Acoustic Post - Dream Job

By Mitadru Dey

“I want to be a fireman”, a prompt response from a 7-year-old kid when I asked him what he wants to be in life. There was not much thought given in that response – you don’t expect that from a child. However, as that child grows into an adolescent and from there to a young person, the eternal question of what I want to do in life becomes bigger and bigger.

We look towards our parents, friends, career counselors for an answer. The reason for that is twofold. Firstly, we want to validate what is in our minds. Secondly, there is no one answer from within, hence asking others to zero in our profession. When I was growing up, the common answer to that question was to be a doctor or engineer. These professions not only give financial stability but also keep you in a good trading position in the $40-$50 billion (2017 KPMG Report) wedding market.

One of my friends told his parents that he wants to study literature. They were extremely dejected as if they would see their son in tattered clothes with a begging bowl at a traffic signal. The yardstick of choice of one’s profession is often dictated by our herd instinct.

Mark Twain cautioned us:

“Whenever you find yourself on the side of the majority, it is time to pause and reflect.”

If everyone is running after a career, we feel that’s the best and safe option to pursue. It does not matter whether we have a talent or inclination to do that or not.

Bhagavad Gita, a 5000-year-old ancient text about life and living provides guidance on how to approach choosing your field of profession. It is said one should pursue Swadhrama and avoid Paradharma.

What is Swadharma?

Swa means one’s own and dharma means nature. Together it means one’s own nature. Essentially, you should pursue a career in line with your innate nature. If your nature is to be a musician, you should pursue music. Pursuing music is by no means a sought-after career in the world. The focus here is to analyze where your talent lies. The emphasis here is to understand your interest objectively, not by mere emotion. If you just go by your emotion without a structured approach, you may end up embracing an unsuitable field in the long run.

What is Paradharma?

Para means alien and dharma means nature – meaning taking up a field of activity that is alien to your nature. This happens when you surrender your conviction to others – it could be your parents or friends. Though they have the best intention to help you but fall short of doing that as they go by what they think its best without analyzing if that is best for you.

Imagine the misery of a person who works in an organization taking orders from his boss where his interest is to have his own business where he is his own boss. Taking up an alien field of profession and conforming to herd instinct leads to a life of strain and stress which not only impacts you physically and emotionally but also impacts people around you.

According to The American Institute of Stress survey, 65% of people said they are finding difficulty with workplace stress. There are multiple factors behind this number but being in a profession where you do not have the talent is a big factor.

How to identify your Swadharma?

Every morning after you get up, before plunging into your daily activities, sit at a relatively quiet place, and write down a list of activities you enjoy doing most. Write what comes to you promptly without thinking too much. It could be 2 things or 20. Do not focus on the number. Perform this practice daily for a month. While doing it, please do not look back on what you have written to avoid any influence.

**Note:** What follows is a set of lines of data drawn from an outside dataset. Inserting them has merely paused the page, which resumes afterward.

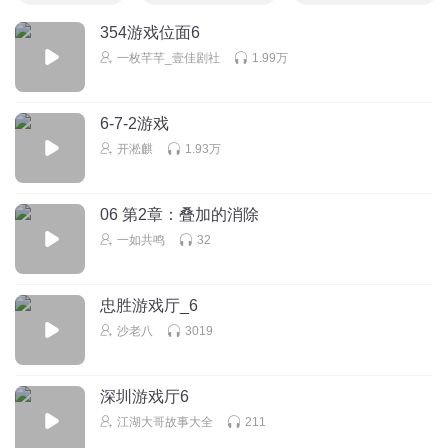
354游戏位面6
一枚芊芊_壹佳剧社
1.99万
6-7-2游戏
开淞麒
1.93万
06 第2章：叠加的消除
一如共鸣
32
忠胜游戏厅_6
沙老八
3019
深圳游戏厅6
江湖大哥故事大全
211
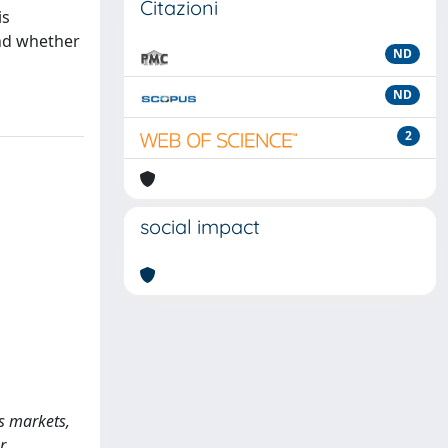
Citazioni
is
and whether
ND
ND
2
social impact
ss markets,
r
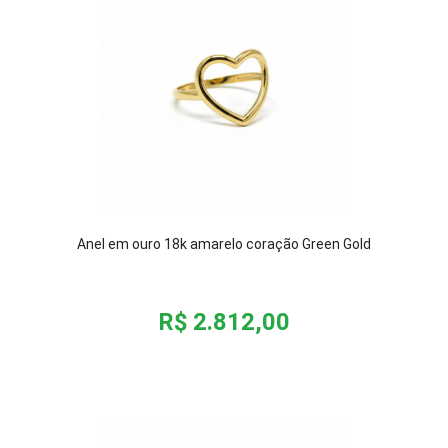
Anel em ouro 18k amarelo coração Green Gold
R$ 2.812,00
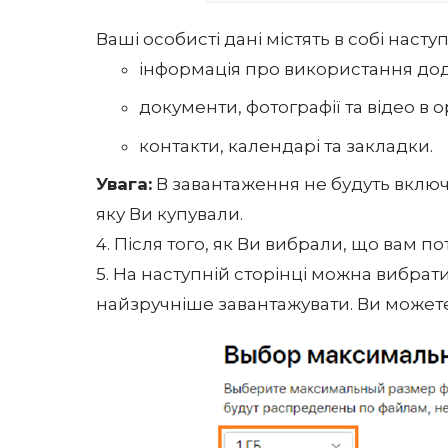
Ваші особисті дані містять в собі насту
інформація про використання додат
документи, фотографії та відео в 
контакти, календарі та закладки.
Увага:
В завантаження не будуть включе
яку Ви купували.
4. Після того, як Ви вибрали, що вам п
5. На наступній сторінці можна вибра
найзручніше завантажувати. Ви можете ви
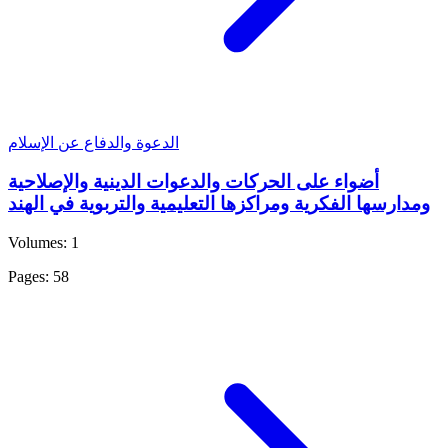
الدعوة والدفاع عن الإسلام
أضواء على الحركات والدعوات الدينية والإصلاحية
ومدارسها الفكرية ومراكزها التعليمية والتربوية في الهند
Volumes: 1
Pages: 58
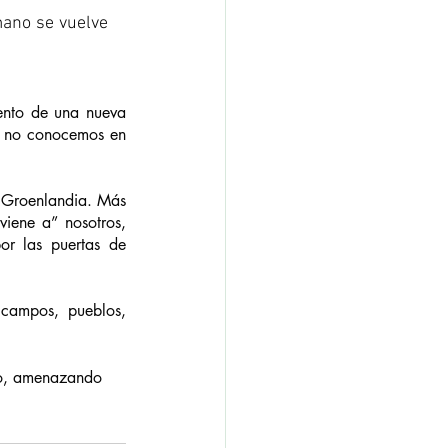
mano se vuelve 
ento de una nueva 
n no conocemos en 
” Groenlandia. Más 
iene a” nosotros, 
or las puertas de 
 campos, pueblos, 
ido, amenazando 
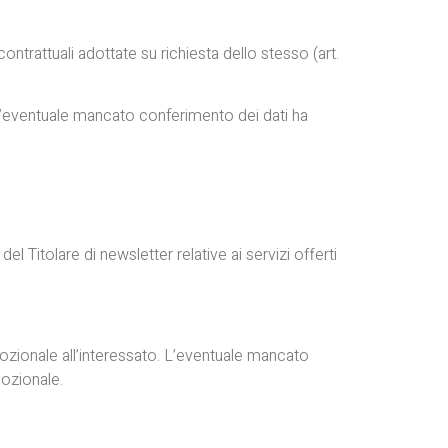
ontrattuali adottate su richiesta dello stesso (art.
o. L’eventuale mancato conferimento dei dati ha
el Titolare di newsletter relative ai servizi offerti
mozionale all’interessato. L’eventuale mancato
ozionale.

After a month of journaling, make a list of common activities you have written. This will give you guidance on what you would like to do. Then analyze how these activities can be translated into a profession. If you are unsure about how to decipher a result, consult with someone who according to you has better judgment and can provide objective feedback.

If you find out what you like to do is in line with what your current profession is, then you are already in your Swadramik field. If not, then you need to draw a transition plan. It’s much easier when you are at the beginning of your career. If switching your career requires too much of an adjustment due to various obligations, then consider if you can pursue it as a hobby or a side hustle. It’s important to have a discussion with your family so that everyone is on the same page.

It’s never too late to perform this exercise to increase happiness and peace in your life.

Are you going to give it a try? It’s never too late to become an improved version of yourself.

“The time is now. Stop hitting the snooze button on your life.” — Mel Robbins

What’s your dream job? Let us know in the comments section.

4 Comments

  1. Avatar

    Interesting thoughts! At first, I didn’t follow the words but on re-reading it I understood the deep meaning of dharma. Do you think it’s possible to switch career even at the age of 45? How should I go about it?

  2. Mitadru Dey

    Hi Jess,

    Thank you for reading the article. It is difficult, but possible to switch career at the age of 45. Before you do that, you need to be 100% sure that you need to switch and that will make you happy. Please have a discussions with people (whom you think will provide honest opinions). If its a consensus, start it part time and after a period of sustained success switch it. What I would caution is to make a complete switch within a short period of time. Hope this helps.

    regards,
    Mitadru

    1. Avatar

      Appreciate your detailed response, Mitadru. I agree with starting it as a part time that would minimize my risk. This would give me an opportunity to explore and learn whether I like that new career. Keep up the good work!

      1. Mitadru Dey

        Thank you, Jess. If there is anything else, I can assist you with, please reach out.